▶ [Given text]
A letter purportedly from the online group Anonymous claimed the decentralized organization wasn't responsible for the attack and that its leadership does not condone credit card theft. Sony claimed it found a file on its network titled Anonymous containing the text "We Are Legion" [source: Reisinger]. Anonymous obviously has a history of attacking Sony -- it was hitting Sony Websites with denial-of-service attacks even as the hacking incident occurred. Because of the group's decentralized nature, it's hard to say if the leadership truly was responsible or if splinter factions could have been operating independently. Sony received criticism from all sides during PSN's downtime. Had Sony been too slow to notify users that their personal information had been stolen? Was its network properly secured? The fallout from the PSN hacking incident will take months, or even years, to be fully realized.

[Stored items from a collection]
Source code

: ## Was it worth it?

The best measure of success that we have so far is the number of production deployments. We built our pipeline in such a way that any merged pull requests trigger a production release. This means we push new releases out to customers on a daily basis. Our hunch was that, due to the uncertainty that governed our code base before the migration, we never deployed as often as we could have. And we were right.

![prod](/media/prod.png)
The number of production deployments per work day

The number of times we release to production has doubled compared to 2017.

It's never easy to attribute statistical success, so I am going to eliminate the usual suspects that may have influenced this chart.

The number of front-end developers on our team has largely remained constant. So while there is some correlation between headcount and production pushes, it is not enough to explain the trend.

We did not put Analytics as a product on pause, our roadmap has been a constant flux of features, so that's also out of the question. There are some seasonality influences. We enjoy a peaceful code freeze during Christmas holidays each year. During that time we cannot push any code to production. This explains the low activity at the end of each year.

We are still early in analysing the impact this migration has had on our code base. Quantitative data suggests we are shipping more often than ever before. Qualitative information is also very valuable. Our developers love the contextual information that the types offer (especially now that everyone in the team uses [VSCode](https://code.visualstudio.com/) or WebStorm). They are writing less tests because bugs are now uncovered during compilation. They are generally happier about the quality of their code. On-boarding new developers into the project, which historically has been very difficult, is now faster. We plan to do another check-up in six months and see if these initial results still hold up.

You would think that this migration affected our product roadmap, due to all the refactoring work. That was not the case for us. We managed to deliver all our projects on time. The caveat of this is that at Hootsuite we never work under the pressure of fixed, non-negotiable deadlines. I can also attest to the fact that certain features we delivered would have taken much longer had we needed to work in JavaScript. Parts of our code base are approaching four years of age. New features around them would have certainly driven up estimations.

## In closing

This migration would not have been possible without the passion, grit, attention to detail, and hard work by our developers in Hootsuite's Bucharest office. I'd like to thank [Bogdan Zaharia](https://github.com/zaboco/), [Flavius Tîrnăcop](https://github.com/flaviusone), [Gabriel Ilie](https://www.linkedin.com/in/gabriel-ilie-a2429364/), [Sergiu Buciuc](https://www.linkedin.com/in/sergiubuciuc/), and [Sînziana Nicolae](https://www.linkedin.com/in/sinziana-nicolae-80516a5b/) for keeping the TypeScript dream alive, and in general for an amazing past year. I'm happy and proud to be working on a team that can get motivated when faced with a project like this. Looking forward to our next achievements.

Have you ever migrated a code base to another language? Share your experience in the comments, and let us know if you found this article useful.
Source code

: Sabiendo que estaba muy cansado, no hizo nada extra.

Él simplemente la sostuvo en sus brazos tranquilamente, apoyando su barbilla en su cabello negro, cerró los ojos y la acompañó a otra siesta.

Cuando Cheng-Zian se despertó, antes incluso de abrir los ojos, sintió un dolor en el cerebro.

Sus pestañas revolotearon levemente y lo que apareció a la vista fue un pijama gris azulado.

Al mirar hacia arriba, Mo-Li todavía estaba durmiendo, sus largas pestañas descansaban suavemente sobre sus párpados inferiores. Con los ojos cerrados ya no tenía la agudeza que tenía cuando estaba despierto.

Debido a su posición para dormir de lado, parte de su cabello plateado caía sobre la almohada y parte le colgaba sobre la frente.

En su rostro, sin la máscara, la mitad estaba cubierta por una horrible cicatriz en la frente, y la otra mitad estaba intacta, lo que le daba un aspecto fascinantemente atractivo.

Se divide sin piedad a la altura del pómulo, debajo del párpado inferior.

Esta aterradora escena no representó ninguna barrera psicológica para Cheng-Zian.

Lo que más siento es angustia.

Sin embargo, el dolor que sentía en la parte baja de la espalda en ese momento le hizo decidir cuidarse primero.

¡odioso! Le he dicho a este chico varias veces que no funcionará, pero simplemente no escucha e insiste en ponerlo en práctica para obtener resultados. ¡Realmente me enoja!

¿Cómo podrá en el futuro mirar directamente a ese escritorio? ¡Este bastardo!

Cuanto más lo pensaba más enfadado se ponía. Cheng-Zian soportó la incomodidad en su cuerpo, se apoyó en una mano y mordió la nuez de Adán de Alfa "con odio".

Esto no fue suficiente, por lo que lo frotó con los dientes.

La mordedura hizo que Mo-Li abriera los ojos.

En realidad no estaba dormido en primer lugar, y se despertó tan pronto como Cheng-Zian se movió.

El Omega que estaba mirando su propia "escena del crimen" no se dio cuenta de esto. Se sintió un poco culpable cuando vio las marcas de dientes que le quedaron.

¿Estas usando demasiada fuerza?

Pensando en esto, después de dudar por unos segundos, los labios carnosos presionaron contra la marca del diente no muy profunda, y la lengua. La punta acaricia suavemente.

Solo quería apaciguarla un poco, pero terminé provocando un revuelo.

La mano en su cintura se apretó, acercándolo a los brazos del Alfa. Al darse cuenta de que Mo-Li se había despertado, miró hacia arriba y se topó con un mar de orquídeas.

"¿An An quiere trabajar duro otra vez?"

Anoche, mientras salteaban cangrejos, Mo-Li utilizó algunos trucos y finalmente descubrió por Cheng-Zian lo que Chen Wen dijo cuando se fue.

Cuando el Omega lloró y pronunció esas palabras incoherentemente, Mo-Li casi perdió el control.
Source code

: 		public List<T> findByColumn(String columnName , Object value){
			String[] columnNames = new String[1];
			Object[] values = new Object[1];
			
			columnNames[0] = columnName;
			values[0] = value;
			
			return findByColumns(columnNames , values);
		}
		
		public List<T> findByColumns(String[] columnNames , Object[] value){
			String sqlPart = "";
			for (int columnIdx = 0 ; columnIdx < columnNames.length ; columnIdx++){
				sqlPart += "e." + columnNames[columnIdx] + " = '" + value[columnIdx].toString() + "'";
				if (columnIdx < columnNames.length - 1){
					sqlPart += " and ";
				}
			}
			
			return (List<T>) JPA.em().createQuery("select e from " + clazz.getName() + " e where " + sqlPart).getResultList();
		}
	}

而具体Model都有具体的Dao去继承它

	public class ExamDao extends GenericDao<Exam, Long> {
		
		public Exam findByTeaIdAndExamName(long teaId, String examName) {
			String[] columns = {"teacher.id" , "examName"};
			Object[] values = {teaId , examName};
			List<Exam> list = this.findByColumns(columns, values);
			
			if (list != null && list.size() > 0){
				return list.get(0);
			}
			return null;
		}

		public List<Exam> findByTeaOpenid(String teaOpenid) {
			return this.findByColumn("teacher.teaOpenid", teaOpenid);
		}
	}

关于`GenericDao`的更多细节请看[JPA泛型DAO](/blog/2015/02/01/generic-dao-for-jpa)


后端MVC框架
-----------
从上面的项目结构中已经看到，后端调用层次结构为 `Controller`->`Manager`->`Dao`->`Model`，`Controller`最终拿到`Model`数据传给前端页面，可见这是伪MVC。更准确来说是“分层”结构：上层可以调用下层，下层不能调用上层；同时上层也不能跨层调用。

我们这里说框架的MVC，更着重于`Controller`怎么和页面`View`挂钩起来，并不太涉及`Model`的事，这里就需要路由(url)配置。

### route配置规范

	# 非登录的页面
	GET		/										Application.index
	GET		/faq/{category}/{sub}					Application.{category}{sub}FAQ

▶ [Problem to solve] Pick up the passage on the PlayStation Network hacking incident and continue it from the point where it stops. The material bears no relation to the passage on the PlayStation Network hacking incident.

▶ [Task response]
The Return of PSN and the Results of the Hacking Incident
PSN's hacking incident concerned the mainstream media once credit card information entered the picture. And then the United States government got involved: Sony was called before a House of Representatives hearing on "The Threat of Data Theft to American Consumers" [source: PlayStation Blog]. Sony detailed plans to reimburse its users for the damage and inconvenience of the PSN downtime with "complimentary identity theft protection to U.S. account holders and detailed the 'Welcome Back' program that includes free downloads, 30 days of free membership in the PlayStation Plus premium subscription service; 30 days of free service for Music Unlimited subscribers; and extending PlayStation Plus and Music Unlimited subscriptions for the number of days services were unavailable" [source: PlayStation Blog]. Finally, after nearly a month, PlayStation Network began coming back online in stages on May 14, 2011 with system update 3.61. PSN users were required to change their passwords when they logged onto the service for the first time since April 20, 2011.
Those weeks of downtime undoubtedly had far-reaching repercussions. In addition to shaking gamers' faith in Sony's security and making it impossible to play PS3 games online, the online blackout affected sales and brand strength. Several anticipated games that relied on PSN services like "Portal 2" and "SOCOM 4" were crippled. And with many console games being released simultaneously on multiple platforms, some users opted to purchase the Xbox 360 versions, knowing Microsoft's online multiplayer gaming was readily available.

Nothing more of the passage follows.